README.md

Simple Leader Election with Kubernetes and Docker

Implementing leader election in Kubernetes

The first requirement in leader election is the specification of the set of candidates for becoming the leader. Kubernetes already uses Endpoints to represent a replicated set of pods that comprise a service, so we will re-use this same object. (aside: You might have thought that we would use ReplicationControllers, but they are tied to a specific binary, and generally you want to have a single leader even if you are in the process of performing a rolling update)

To perform leader election, we use two properties of all Kubernetes API objects:

ResourceVersions - Every API object has a unique ResourceVersion, and you can use these versions to perform compare-and-swap on Kubernetes objects Annotations - Every API object can be annotated with arbitrary key/value pairs to be used by clients.

Given these primitives, the code to use master election is relatively straightforward, and you can find it here. Let’s run it ourselves.

$ kubectl run leader-elector --image=k8s.gcr.io/leader-elector:0.5 --replicas=3 -- --election=example

This creates a leader election set with 3 replicas:

$ kubectl get pods
NAME                   READY     STATUS    RESTARTS   AGE
leader-elector-inmr1   1/1       Running   0          13s
leader-elector-qkq00   1/1       Running   0          13s
leader-elector-sgwcq   1/1       Running   0          13s

To see which pod was chosen as the leader, you can access the logs of one of the pods, substituting one of your own pod’s names in place of ${pod_name}, (e.g. leader-elector-inmr1 from the above)

$ kubectl logs -f ${pod_name}

Alternately, you can inspect the endpoints object directly:

# ‘example’ is the name of the candidate set from the above kubectl run … command
$ kubectl get endpoints example -o yaml

Now to validate that leader election actually works, in a different terminal, run:

$ kubectl delete pods ${leader-pod-name}

This will delete the existing leader. Because the set of pods is being managed by a replication controller, a new pod replaces the one that was deleted, ensuring that the size of the replicated set is still three. Via leader election one of these three pods is selected as the new leader, and you should see the leader failover to a different pod. Because pods in Kubernetes have a grace period before termination, this may take 30-40 seconds.

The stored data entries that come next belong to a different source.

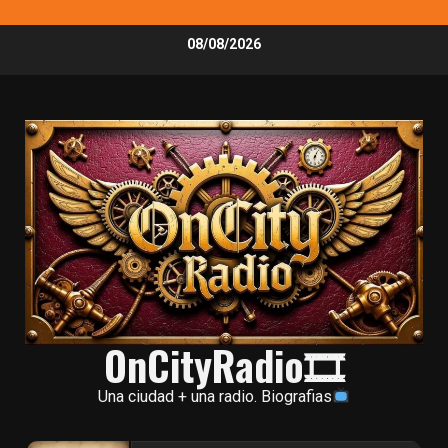
Skip
08/08/2026
to
content
OnCityRadio🎞
Una ciudad + una radio. Biografias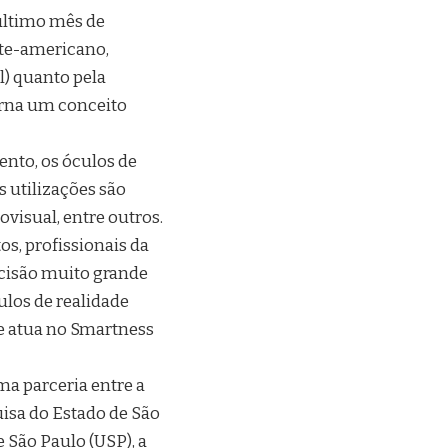
último mês de
rte-americano,
l) quanto pela
orna um conceito
nto, os óculos de
s utilizações são
visual, entre outros.
s, profissionais da
ecisão muito grande
los de realidade
que atua no Smartness
a parceria entre a
isa do Estado de São
e São Paulo (USP), a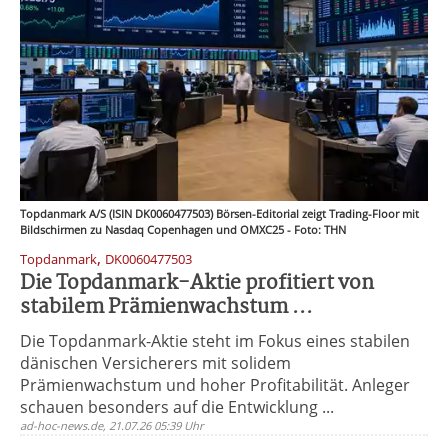
Topdanmark A/S (ISIN DK0060477503) Börsen-Editorial zeigt Trading-Floor mit
Bildschirmen zu Nasdaq Copenhagen und OMXC25 - Foto: THN
,
Topdanmark
DK0060477503
Die Topdanmark-Aktie profitiert von
stabilem Prämienwachstum ...
Die Topdanmark-Aktie steht im Fokus eines stabilen
dänischen Versicherers mit solidem
Prämienwachstum und hoher Profitabilität. Anleger
schauen besonders auf die Entwicklung ...
ad-hoc-news.de, 21.07.26 05:39 Uhr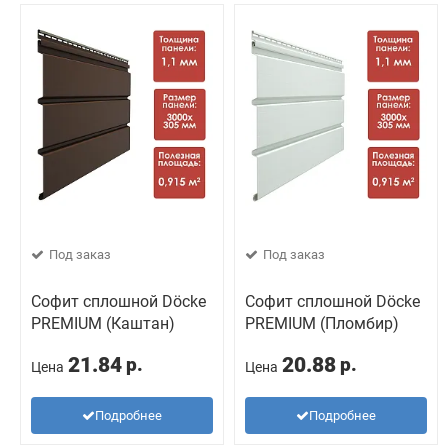
Под заказ
Под заказ
Софит сплошной Döcke
Софит сплошной Döcke
PREMIUM (Каштан)
PREMIUM (Пломбир)
21.84
20.88
р.
р.
Цена
Цена
Подробнее
Подробнее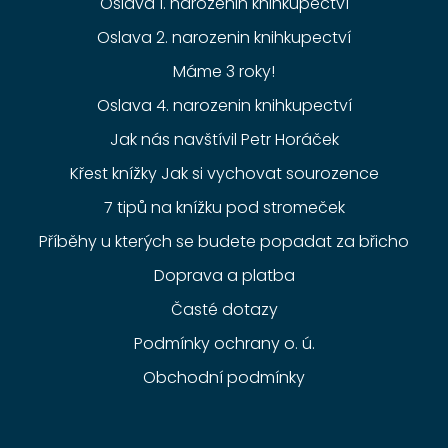
Oslava 1. narozenin knihkupectví
Oslava 2. narozenin knihkupectví
Máme 3 roky!
Oslava 4. narozenin knihkupectví
Jak nás navštívil Petr Horáček
Křest knížky Jak si vychovat sourozence
7 tipů na knížku pod stromeček
Příběhy u kterých se budete popadat za břicho
Doprava a platba
Časté dotazy
Podmínky ochrany o. ú.
Obchodní podmínky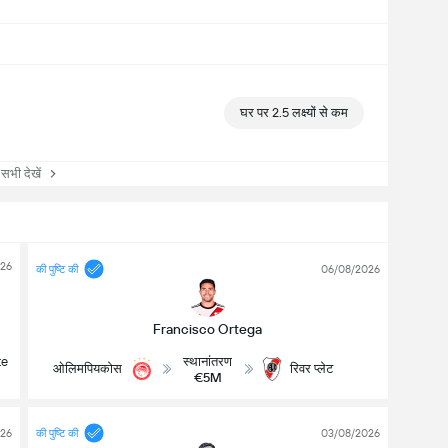
घर पर 2.5 लक्ष्यों से कम
ी देखें
026
की पुष्टि की
06/08/2026
Francisco Ortega
स्थानांतरण
te
ओलिमपियकोस
रिवर प्लेट
€5M
026
की पुष्टि की
03/08/2026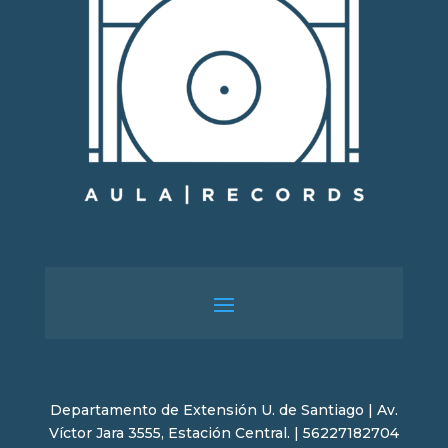
Departamento de Extensión U. de Santiago | Av.
Víctor Jara 3555, Estación Central. | 56227182704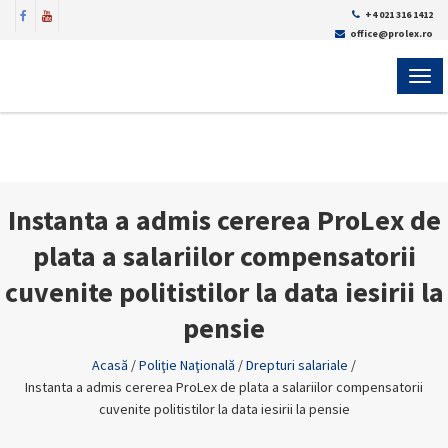
+4 021 316 1412
office@prolex.ro
MEN
Instanta a admis cererea ProLex de
plata a salariilor compensatorii
cuvenite politistilor la data iesirii la
pensie
Acasă
/
Poliţie Naţională
/
Drepturi salariale
/
Instanta a admis cererea ProLex de plata a salariilor compensatorii
cuvenite politistilor la data iesirii la pensie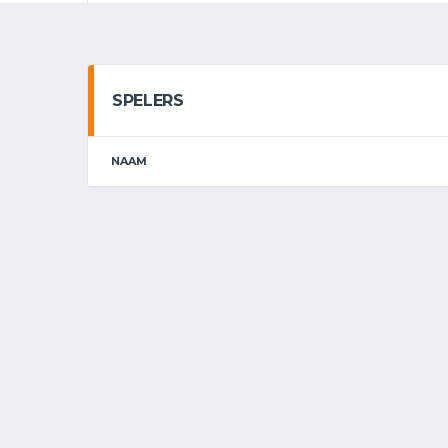
SPELERS
NAAM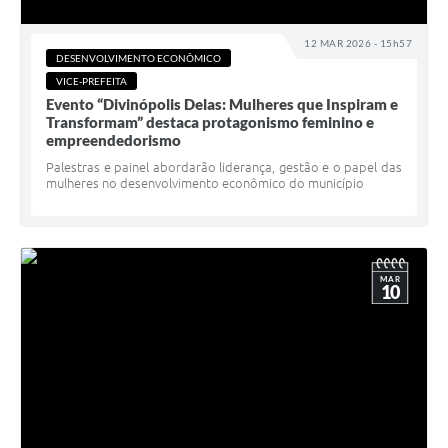
12 MAR 2026 - 15h57
DESENVOLVIMENTO ECONÔMICO
VICE-PREFEITA
Evento “Divinópolis Delas: Mulheres que Inspiram e
Transformam” destaca protagonismo feminino e
empreendedorismo
Palestras e painel abordarão liderança, gestão e o papel das
mulheres no desenvolvimento econômico do município
MAR
10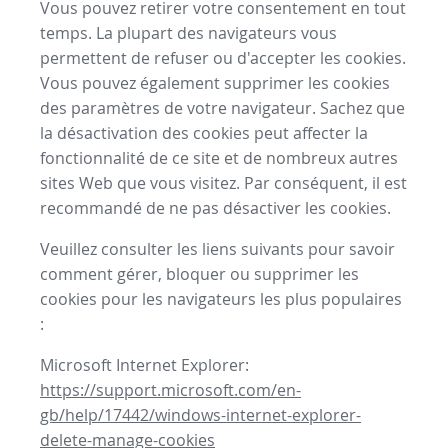
Vous pouvez retirer votre consentement en tout
temps. La plupart des navigateurs vous
permettent de refuser ou d'accepter les cookies.
Vous pouvez également supprimer les cookies
des paramètres de votre navigateur. Sachez que
la désactivation des cookies peut affecter la
fonctionnalité de ce site et de nombreux autres
sites Web que vous visitez. Par conséquent, il est
recommandé de ne pas désactiver les cookies.
Veuillez consulter les liens suivants pour savoir
comment gérer, bloquer ou supprimer les
cookies pour les navigateurs les plus populaires
:
Microsoft Internet Explorer:
https://support.microsoft.com/en-
gb/help/17442/windows-internet-explorer-
delete-manage-cookies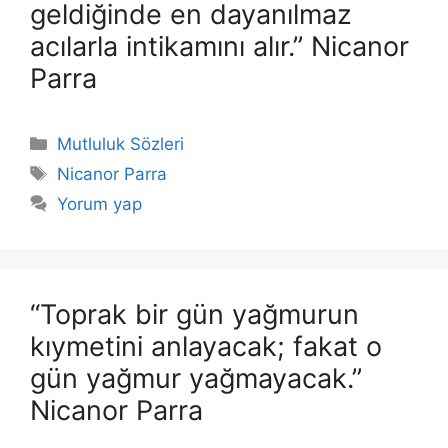
geldiğinde en dayanılmaz
acılarla intikamını alır.” Nicanor
Parra
Kategoriler
Mutluluk Sözleri
Etiketler
Nicanor Parra
Yorum yap
“Toprak bir gün yağmurun
kıymetini anlayacak; fakat o
gün yağmur yağmayacak.”
Nicanor Parra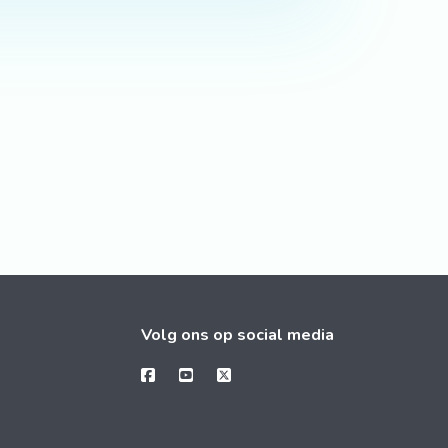
Volg ons op social media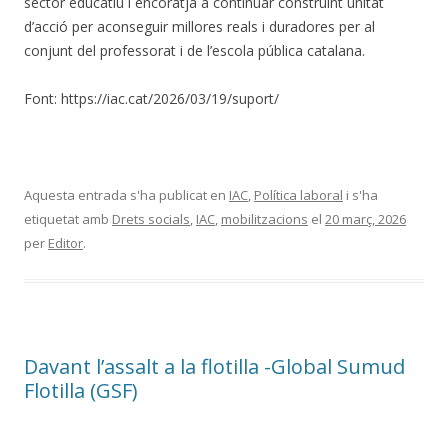
sector educatiu i encoratja a continuar construint unitat
d’acció per aconseguir millores reals i duradores per al
conjunt del professorat i de l’escola pública catalana.
Font: https://iac.cat/2026/03/19/suport/
Aquesta entrada s'ha publicat en
IAC
,
Política laboral
i s'ha
etiquetat amb
Drets socials
,
IAC
,
mobilitzacions
el
20 març, 2026
per
Editor
.
Davant l’assalt a la flotilla -Global Sumud
Flotilla (GSF)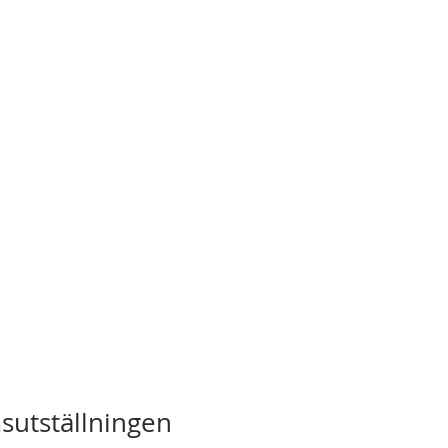
sutställningen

The leader-election container provides a simple webserver that can serve on any address (e.g. http://localhost:4040). You can test this out by deleting the existing leader election group and creating a new one where you additionally pass in a --http=(host):(port) specification to the leader-elector image. This causes each member of the set to serve information about the leader via a webhook.

# delete the old leader elector group
$ kubectl delete rc leader-elector

# create the new group, note the --http=localhost:4040 flag
$ kubectl run leader-elector --image=k8s.gcr.io/leader-elector:0.5 --replicas=3 -- --election=example --http=0.0.0.0:4040

# create a proxy to your Kubernetes api server
$ kubectl proxy

You can then access:

http://localhost:8001/api/v1/proxy/namespaces/default/pods/<leader-pod-name>:4040/ And you will see:

{"name":"(name-of-leader-here)"} Leader election with sidecars

Ok, that’s great, you can do leader election and find out the leader over HTTP, but how can you use it from your own application? This is where the notion of sidecars come in. In Kubernetes, Pods are made up of one or more containers. Often times, this means that you add sidecar containers to your main application to make up a Pod. (for a much more detailed treatment of this subject see my earlier blog post).

The leader-election container can serve as a sidecar that you can use from your own application. Any container in the Pod that’s interested in who the current master is can simply access http://localhost:4040 and they’ll get back a simple JSON object that contains the name of the current master. Since all containers in a Pod share the same network namespace, there’s no service discovery required!

For example, here is a simple Node.js application that connects to the leader election sidecar and prints out whether or not it is currently the master. The leader election sidecar sets its identifier to hostname by default.

const http = require('http');
// This will hold info about the current master
let master = {};

// A callback that is used for our outgoing client requests to the sidecar
const cb = (response) => {
  let data = '';
  response.on('data', (piece) => {
    data = data + piece;
  });
  response.on('end', () => {
    master = JSON.parse(data);
  });
};

// Make an async request to the sidecar at http://localhost:4040
const updateMaster = function updateMaster() {
  const req = http.get({
    host: 'localhost',
    path: '/',
    port: 4040,
  }, cb);

  req.on('error', (e) => {
    console.log(`problem with request: ${e.message}`);
  });
  req.end();
};

updateMaster();

// Set up regular updates
setInterval(updateMaster, 5000);

// set up the web server
const www = http.createServer((request, response) => {
  response.writeHead(200);
  response.end(`Master is ${master.name}`);
});

www.listen(8080);

Test the client is running:

$ kubectl exec elector-sidecar -c nodejs -- wget -qO- http://localhost:8080
Master is elector-sidecar

Of course, you can use this sidecar from any language that you choose that supports HTTP and JSON.